Mas a lista de interesses empresariais da Ministra dos Recursos Minerais e Energia é longa. Klemens é também sócia da +258, Limitada, uma sociedade com um capital social de 60 mil meticais, distribuídos em 12 mil meticais pelos cinco accionistas. Para além da ministra estreante, a + 258, Limitada é detida por Namoto Chipande, filho do General Alberto Chipande, por Joaquim Tobias Dai, antigo ministro da Defesa e irmão de Maria da Luz, esposa do antigo Presidente da República, Armando Guebuza, por Jaime de Jesus Irachande Gouveia e pela sociedade Third – Gestão e
Participações, Limitada.

Em 2013, a ministra constituiu, com Nuno Miguel de Almeida Fernandes Resende, João Carlos Pereira Venichand, Carlos Alberto Venichand, Miguel Angelo da Lapa Rico Cabrita, a THINKINETICS – Innovation Agency Moçambique Limitada, uma sociedade por quotas com um capital de 300 mil capitais, sendo Letícia Deusina da Silva Klemens detentora de 48 mil meticais, o correspondente a 16% do capital social.
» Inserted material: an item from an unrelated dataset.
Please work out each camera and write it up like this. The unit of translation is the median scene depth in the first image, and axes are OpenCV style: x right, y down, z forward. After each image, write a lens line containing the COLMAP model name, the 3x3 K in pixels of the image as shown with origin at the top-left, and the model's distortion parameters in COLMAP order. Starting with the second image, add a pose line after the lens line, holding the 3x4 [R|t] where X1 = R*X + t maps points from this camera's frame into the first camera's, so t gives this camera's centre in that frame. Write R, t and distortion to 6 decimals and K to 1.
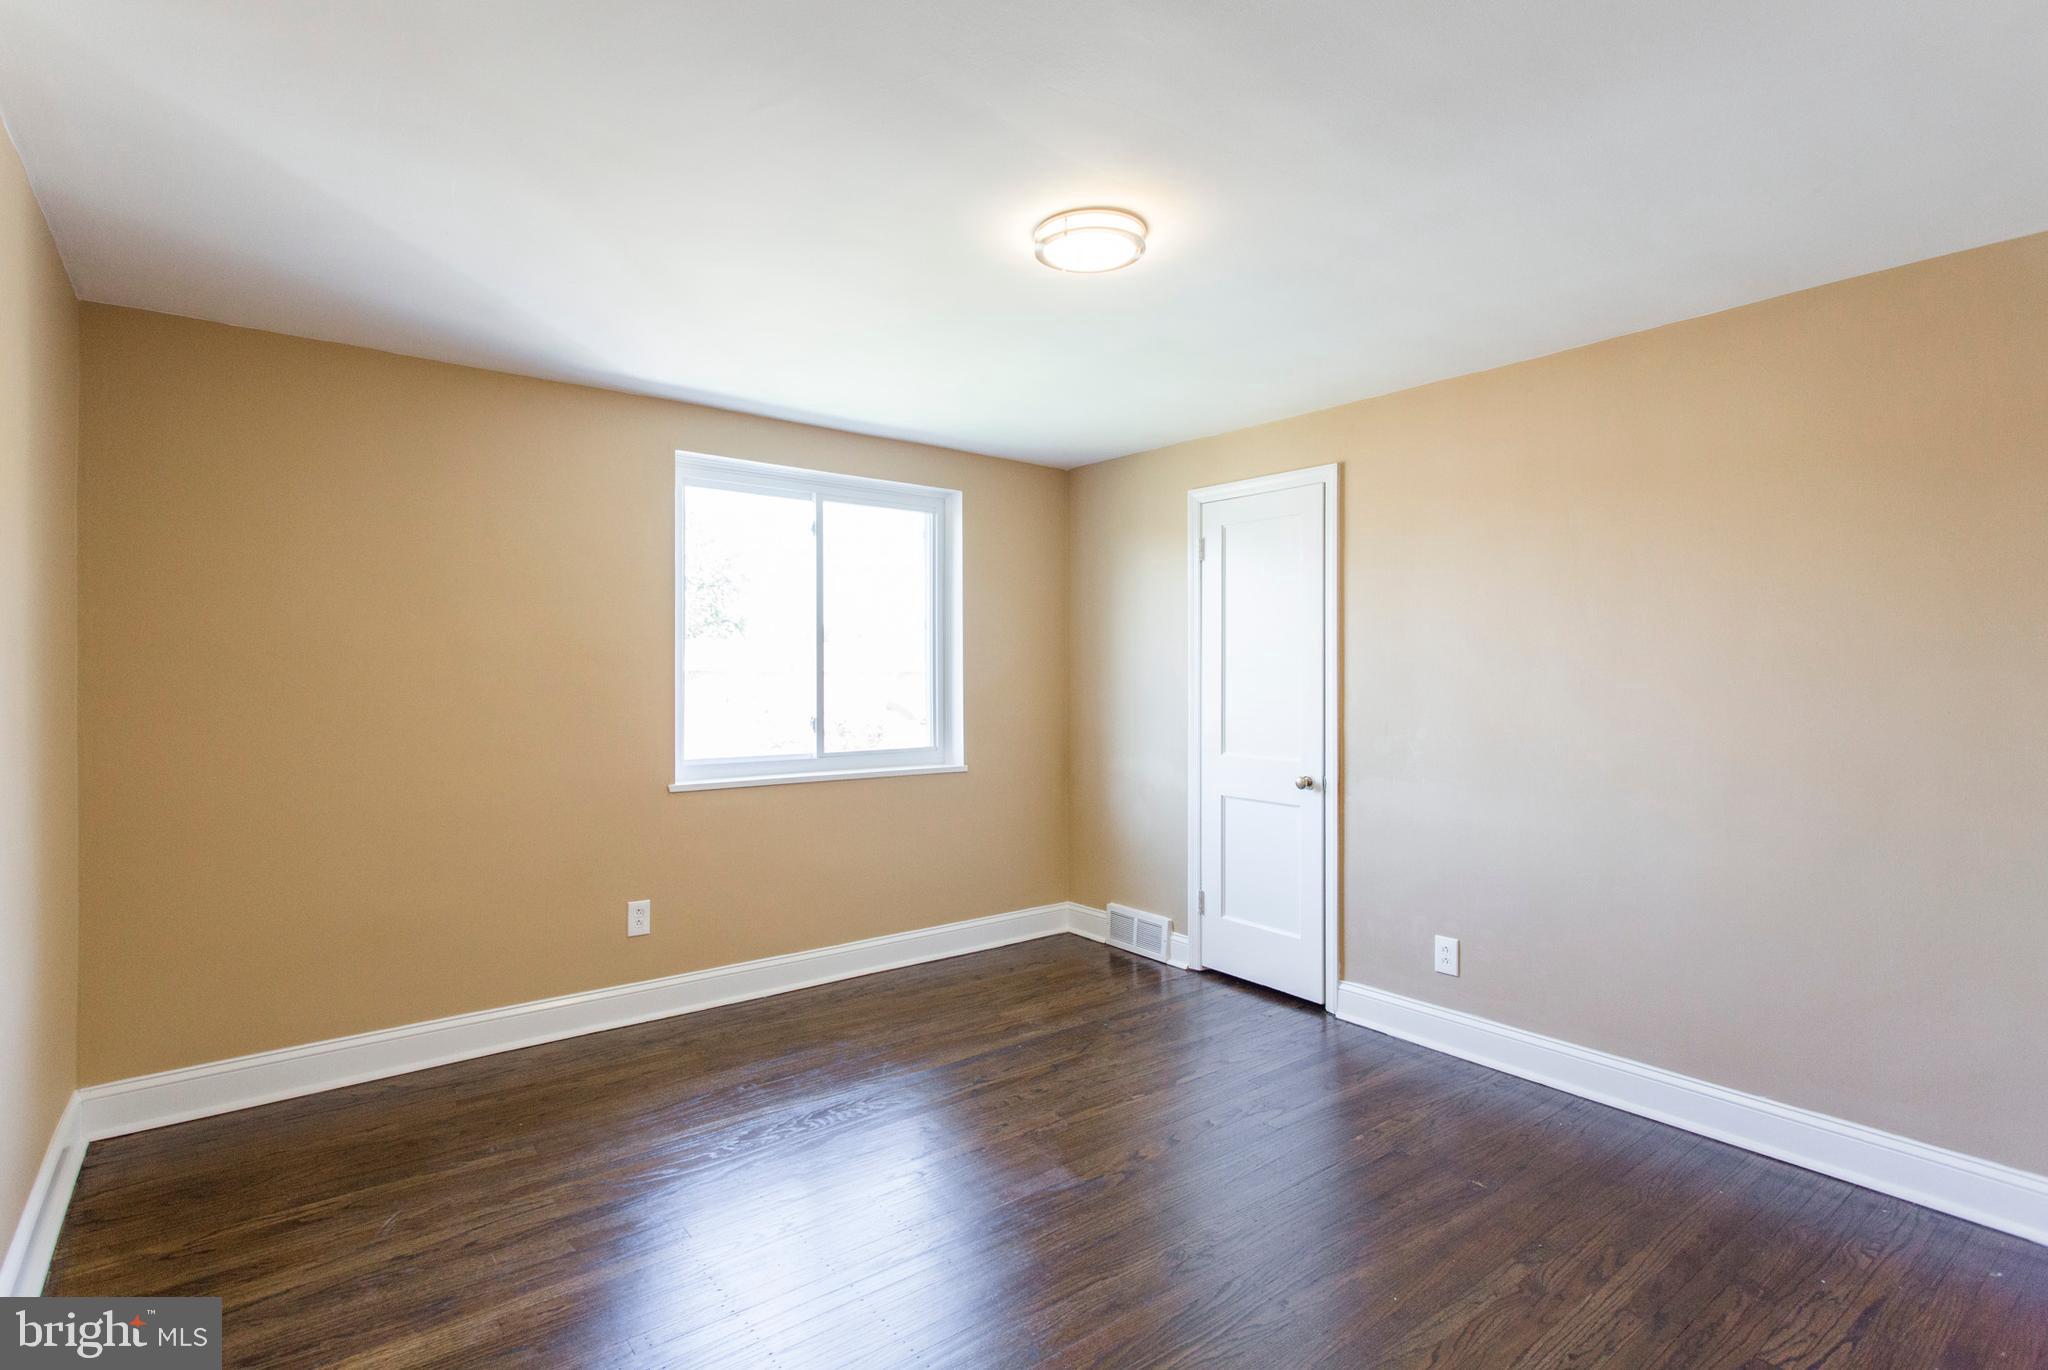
lens RADIAL K [[993.6, 0, 1020.2], [0, 993.6, 667.6], [0, 0, 1]] dist [-0.008928, 0.007063]
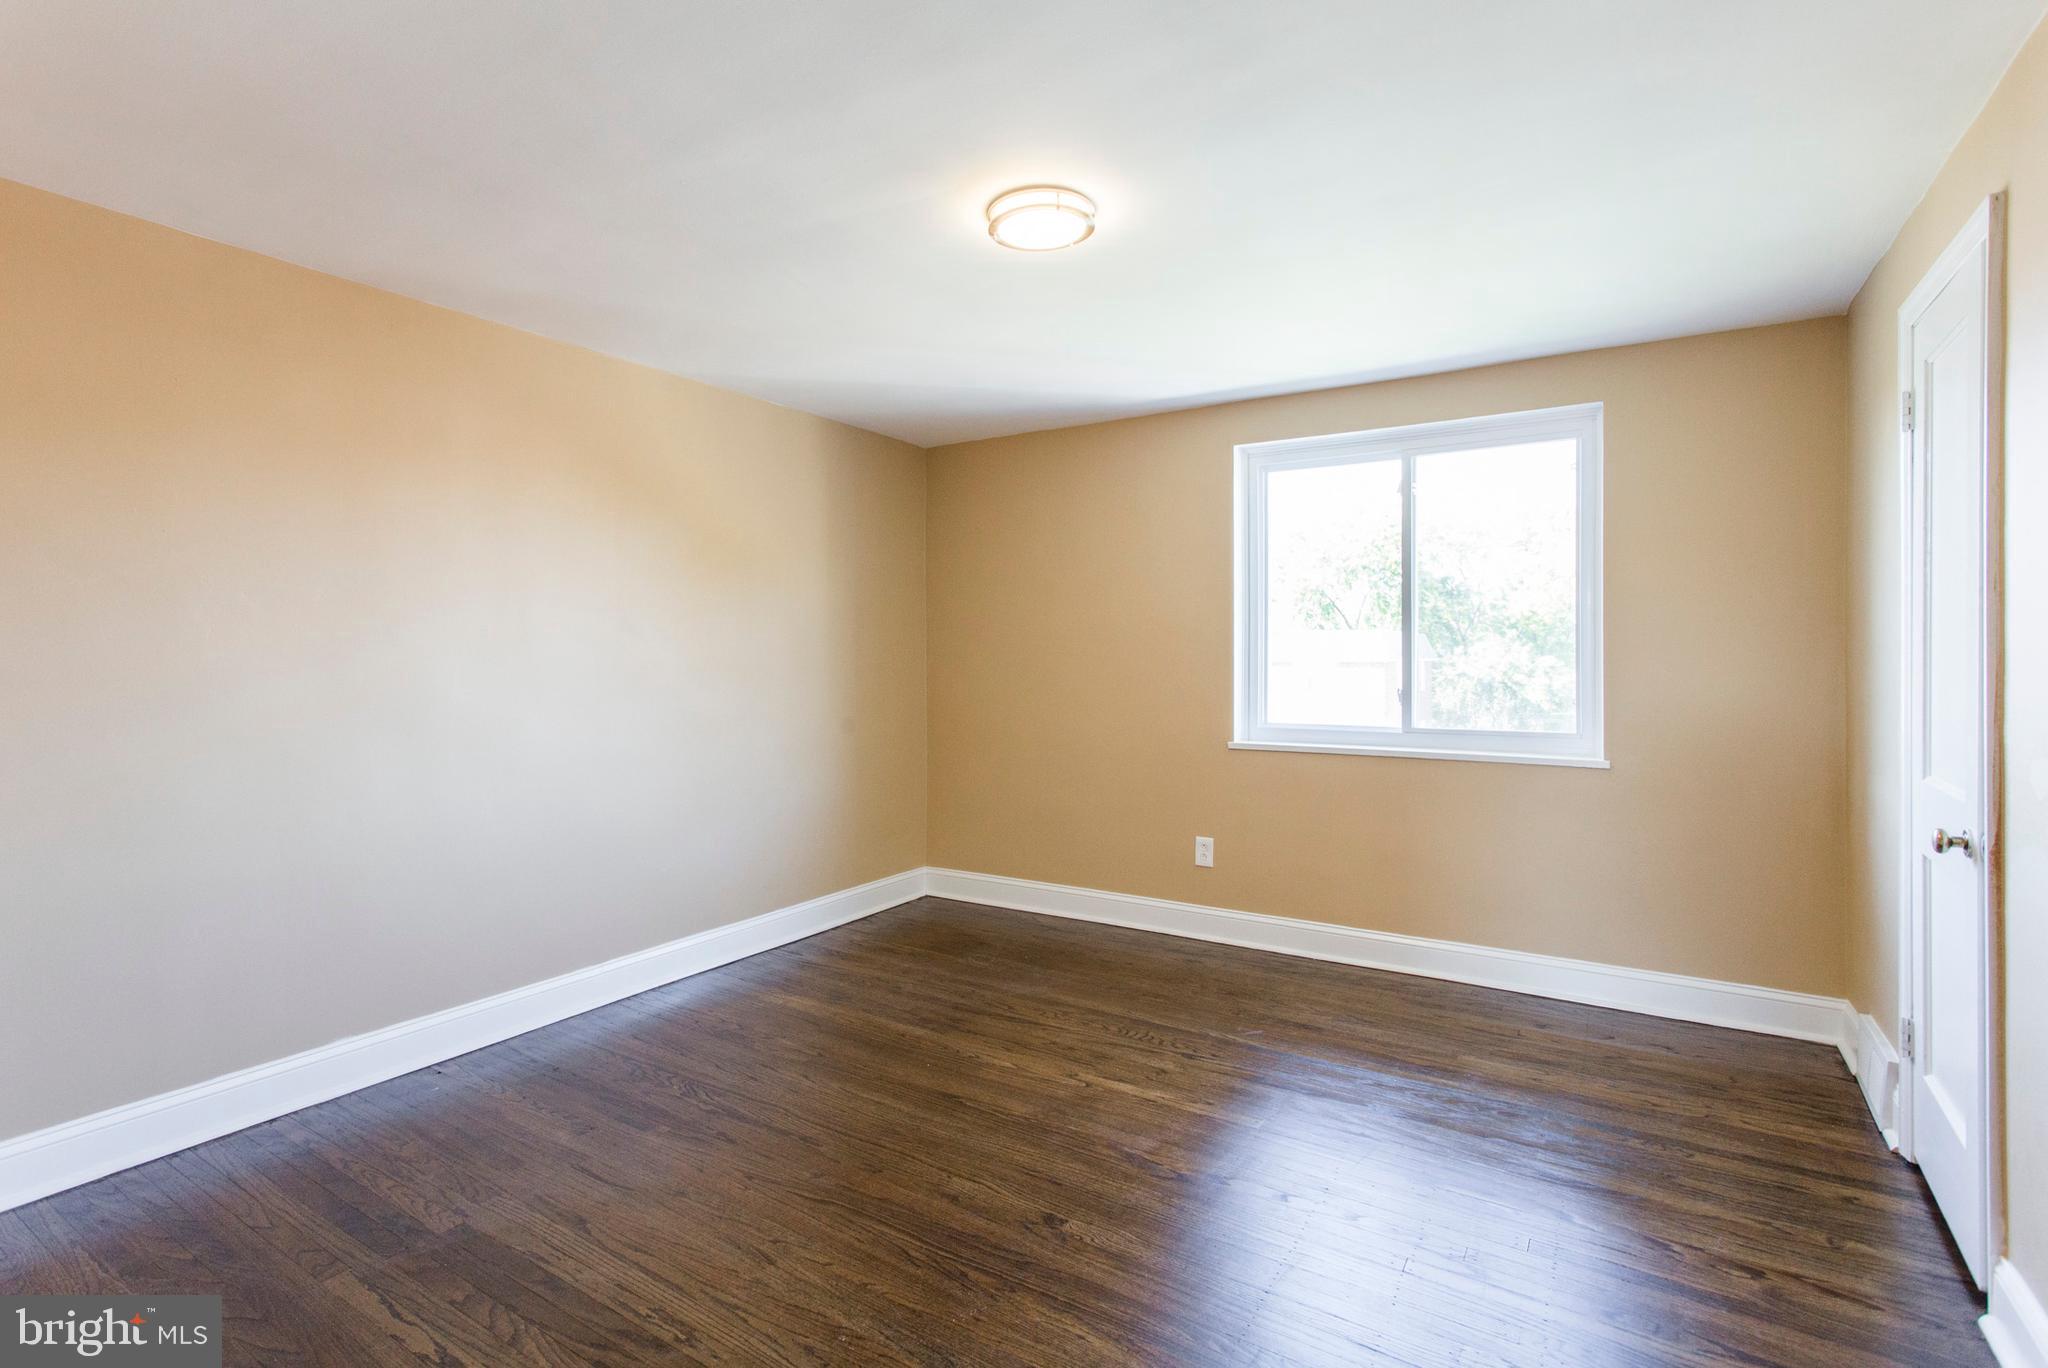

De acordo com o BR de 5 de Março de 2013 III SÉRIE – Número 18, a THINKINETICS – Innovation Agency Moçambique Limitada tem como objecto, principalmente, publicidade, design, marketing, relações públicas, comunicação e multimédia.

Na prática não se conhecem bem as actividades de todas estas sociedades, mas é típico da nomenklatura frelimista criar sociedades comerciais que se tornam “activas” quando aparece um “parceiro estratégico”, habitualmente estrangeiro e com capital para investir.

Letícia Klemens esteve ligada a uma empresa familiar de comercialização de redes mosquiteiras, trabalhava na CTA no pelouro das relações laborais, sendo também “embaixadora” do Departamento de Estado norte-americano para as mulheres empreendedoras africanas. No partido, sempre esteve ligada às actividades da juventude da Frelimo, nomeadamente, nas campanhas eleitorais.

Apesar do generalizado cepticismo sobre as suas competências, Klemens pode vir a ser uma “agradável surpresa” como ministra, ou um “tiro no escuro” como o foram a informática Catarina Pajume, ex-Vice da Agricultura, o topógrafo Pedrito Caetano, ex-Ministro da Juventude e Desportos e o professor Itai Meque, duas vezes nomeado como governador provincial e agora administrador na HCB.

A vida é feita de desafios

Um dia após a sua nomeação, a Ministra dos Recursos Minerais e Energia diz que a vida é feita de desafios e que a sua indicação constitui um grande desafio para ela, seus colaboradores e a todos os moçambicanos.

Reconhece que está num sector bastante complexo, mas que as regras de jogo estão já definidas em vários programas de desenvolvimento, sobretudo no
Plano Quinquenal do Governo.

Sublinha que vai para dar prosseguimento ao trabalho iniciado pelo seu antecessor, Pedro Couto, e seguir o que está plasmado no Programa do Governo.

Sobre a gestão do dossier recursos minerais, a nova titular do pelouro refere que o seu trabalho irá cingir-se no discurso presidencial que consiste em fazer com que os recursos beneficiem aos moçambicanos. “Com o apoio dos meus colaboradores e assessores, irei procurar perceber todos os dossiers a fim de dar um encaminhamento apropriado”, frisou.

Quanto aos questionamentos em torno da sua nomeação, a nova ministra recusou tecer comentários alegando que está preocupada com a missão que lhe foi confiada pelo Chefe de Estado que é de garantir que os recursos minerais sejam geridos de forma racional e que beneficiem os moçambicanos.


Em relação ao sector da Energia, que também é um sector complexo, disse: “estou ciente de que um dos grandes objectivos do Governo é continuar com os programas de electrificação e, como ministra do pelouro, tudo farei no sentido de garantir que a energia de qualidade chegue a maior número possível moçambicanos, sobretudo nas zonas rurais, bem como nas entidades produtivas”, disse.